Beta-amyloid (Abeta) is a neuro-peptide implicated in the pathogenesis of Alzheimer's disease (AD). Abeta-peptide is known to disrupt cellular processes, including synaptic plasticity. To date, the precise mechanisms leading to the Abeta-mediated impairment of normal neurophysiological function still remains elusive. A rise in the pro-inflammatory cytokine interleukin-1-beta (IL-1beta) has been previously reported, following Abeta peptide insult. IL-1beta in turn, activates a cascade of pro-apoptotic markers, gradually leading to cell death. In this work, we have investigated the possible protective effects of interleukin-1 receptor antagonist (IL-1ra) on the effects of Abeta-peptide on long-term potentiation (LTP) in the CA1 region of the rat hippocampus in vivo. We observed a significant depression of LTP in the group of animals that received intracerebroventricular (icv) injection of Abeta-peptide (1-40) compared with control animals injected with vehicle. Administration of IL-1ra alone (icv) also resulted in a depression of LTP; however, there was no change in the baseline synaptic response. Combined injection of Abeta(1-40) + IL-1ra caused an attenuation of the effects observed with Abeta(1-40) alone for a period of up to 15 min following LTP induction; rescuing post-tetanicpotentiation (PTP). Gradually however, EPSP-values declined to produce a level of LTP similar to that observed following treatment with Abeta(1-40) alone. These results suggest that the acute Abeta-mediated impairment of PTP and LTP may be partial as a result of activation of an inflammatory response and the release of IL-1beta. The attenuation of plasticity by IL-1ra alone supports the theory that low levels of IL-1beta are required for normal synaptic plasticity. The limited rescue of the Abeta-mediated effects on LTP, in the presence of IL-1ra, may represent the short half life found with this receptor antagonist in vivo.

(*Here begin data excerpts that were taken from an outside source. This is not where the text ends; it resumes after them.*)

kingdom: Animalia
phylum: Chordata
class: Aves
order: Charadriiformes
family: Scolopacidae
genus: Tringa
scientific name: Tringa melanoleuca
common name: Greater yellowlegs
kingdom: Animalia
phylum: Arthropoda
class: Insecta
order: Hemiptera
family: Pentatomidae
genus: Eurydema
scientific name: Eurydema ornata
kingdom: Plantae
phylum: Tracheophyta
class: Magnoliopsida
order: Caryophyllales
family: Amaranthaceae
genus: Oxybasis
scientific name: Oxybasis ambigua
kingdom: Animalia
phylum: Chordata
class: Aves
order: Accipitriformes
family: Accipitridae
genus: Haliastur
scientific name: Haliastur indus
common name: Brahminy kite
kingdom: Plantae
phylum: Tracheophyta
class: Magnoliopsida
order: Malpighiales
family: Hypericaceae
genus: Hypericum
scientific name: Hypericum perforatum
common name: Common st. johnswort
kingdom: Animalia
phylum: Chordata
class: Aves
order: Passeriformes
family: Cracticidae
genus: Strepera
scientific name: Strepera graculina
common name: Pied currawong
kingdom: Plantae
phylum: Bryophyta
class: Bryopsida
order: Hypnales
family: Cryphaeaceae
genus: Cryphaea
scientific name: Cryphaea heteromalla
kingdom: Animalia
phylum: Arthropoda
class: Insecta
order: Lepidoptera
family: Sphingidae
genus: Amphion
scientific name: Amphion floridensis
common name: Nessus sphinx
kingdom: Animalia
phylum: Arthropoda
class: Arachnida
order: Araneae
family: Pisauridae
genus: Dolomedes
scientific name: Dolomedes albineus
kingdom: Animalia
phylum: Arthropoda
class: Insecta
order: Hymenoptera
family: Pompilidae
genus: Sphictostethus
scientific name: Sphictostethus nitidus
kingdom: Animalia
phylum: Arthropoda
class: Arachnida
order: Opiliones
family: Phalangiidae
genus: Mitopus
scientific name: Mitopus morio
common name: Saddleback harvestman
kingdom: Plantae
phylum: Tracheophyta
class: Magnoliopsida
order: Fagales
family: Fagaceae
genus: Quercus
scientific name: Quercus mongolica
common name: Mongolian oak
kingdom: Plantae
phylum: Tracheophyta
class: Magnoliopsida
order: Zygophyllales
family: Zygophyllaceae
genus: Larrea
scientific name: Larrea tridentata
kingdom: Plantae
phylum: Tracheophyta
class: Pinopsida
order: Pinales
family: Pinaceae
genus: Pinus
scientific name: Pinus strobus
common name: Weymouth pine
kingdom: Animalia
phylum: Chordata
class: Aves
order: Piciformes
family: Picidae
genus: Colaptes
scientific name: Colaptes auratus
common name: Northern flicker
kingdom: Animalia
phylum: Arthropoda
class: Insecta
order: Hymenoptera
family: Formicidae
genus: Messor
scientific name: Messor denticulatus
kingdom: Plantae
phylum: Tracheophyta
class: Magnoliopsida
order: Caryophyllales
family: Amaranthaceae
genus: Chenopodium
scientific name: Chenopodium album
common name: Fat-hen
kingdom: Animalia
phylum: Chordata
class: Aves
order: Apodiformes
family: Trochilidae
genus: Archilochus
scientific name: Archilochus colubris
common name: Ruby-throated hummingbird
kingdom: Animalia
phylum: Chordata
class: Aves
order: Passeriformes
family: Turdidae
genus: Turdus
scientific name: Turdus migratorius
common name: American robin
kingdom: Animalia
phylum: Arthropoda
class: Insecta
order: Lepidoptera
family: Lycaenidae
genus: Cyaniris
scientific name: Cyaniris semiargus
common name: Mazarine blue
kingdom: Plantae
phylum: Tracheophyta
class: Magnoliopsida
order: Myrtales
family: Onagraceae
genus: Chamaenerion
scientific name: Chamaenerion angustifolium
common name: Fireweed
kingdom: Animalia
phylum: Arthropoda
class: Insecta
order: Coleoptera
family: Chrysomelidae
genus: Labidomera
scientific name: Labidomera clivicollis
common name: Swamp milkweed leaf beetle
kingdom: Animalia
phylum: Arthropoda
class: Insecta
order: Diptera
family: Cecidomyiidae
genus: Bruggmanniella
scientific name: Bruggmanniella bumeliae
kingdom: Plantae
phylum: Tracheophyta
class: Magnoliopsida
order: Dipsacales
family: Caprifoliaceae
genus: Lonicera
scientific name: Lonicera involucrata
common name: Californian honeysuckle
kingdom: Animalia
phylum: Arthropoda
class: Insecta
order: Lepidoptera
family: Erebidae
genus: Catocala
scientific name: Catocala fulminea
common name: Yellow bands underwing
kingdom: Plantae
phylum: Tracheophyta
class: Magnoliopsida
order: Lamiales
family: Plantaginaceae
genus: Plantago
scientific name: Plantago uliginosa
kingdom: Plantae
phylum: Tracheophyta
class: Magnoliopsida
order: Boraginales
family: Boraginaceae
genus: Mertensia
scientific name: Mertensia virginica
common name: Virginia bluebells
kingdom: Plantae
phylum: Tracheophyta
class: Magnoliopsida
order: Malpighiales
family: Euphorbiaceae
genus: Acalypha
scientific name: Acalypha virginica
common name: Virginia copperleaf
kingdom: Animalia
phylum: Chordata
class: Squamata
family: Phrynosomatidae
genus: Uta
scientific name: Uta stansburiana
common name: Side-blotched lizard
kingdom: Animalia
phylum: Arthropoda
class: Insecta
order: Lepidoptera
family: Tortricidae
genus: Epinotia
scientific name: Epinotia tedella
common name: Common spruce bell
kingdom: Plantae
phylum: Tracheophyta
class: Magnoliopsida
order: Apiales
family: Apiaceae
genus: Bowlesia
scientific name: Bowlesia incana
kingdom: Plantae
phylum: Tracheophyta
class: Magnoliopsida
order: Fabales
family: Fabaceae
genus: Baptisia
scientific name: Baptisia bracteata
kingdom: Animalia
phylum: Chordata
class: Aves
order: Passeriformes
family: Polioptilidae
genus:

Inhibition of LTP in vivo by beta-amyloid peptide in different conformational states.

We have investigated changes in the morphological structure of Abeta1-40 during different incubation time periods at 37 degrees C ranging from 1 h to 7 days using Thioflavin T, Congo red binding and electron microscopy. We found distinctive changes in Abeta assembly demonstrating the formation of beta pleated sheets following 7-day incubation. Here we demonstrate that samples of the same Abeta1-40 peptide that are morphologically distinct can both attenuate hippocampal long-term potentiation (LTP) in the CA1 in vivo. The peptides were applied via intracerebroventricular injection and the effects on synaptic transmission, post-tetanic potentiation (PTP) and LTP were observed. The effects of Abeta1-40 that had either been freshly solubilized (FS-Abeta) or incubated at 37 degrees C for 7 days (7D-Abeta) were examined. FS-Abeta and 7D-Abeta peptide were both found to significantly attenuate LTP, although the assembly states of these peptides appeared to be completely different. Paired pulse facilitation (PPF) with an inter-stimulus interval of 50 ms was also monitored prior to, following peptide injection and 60 min following LTP induction. 7D-Abeta caused an increase in PPF prior to LTP induction and also depressed PTP. Our data demonstrate that, while both forms of the peptide can attenuate LTP, the fibrillar form of the peptide may also influence transmitter release.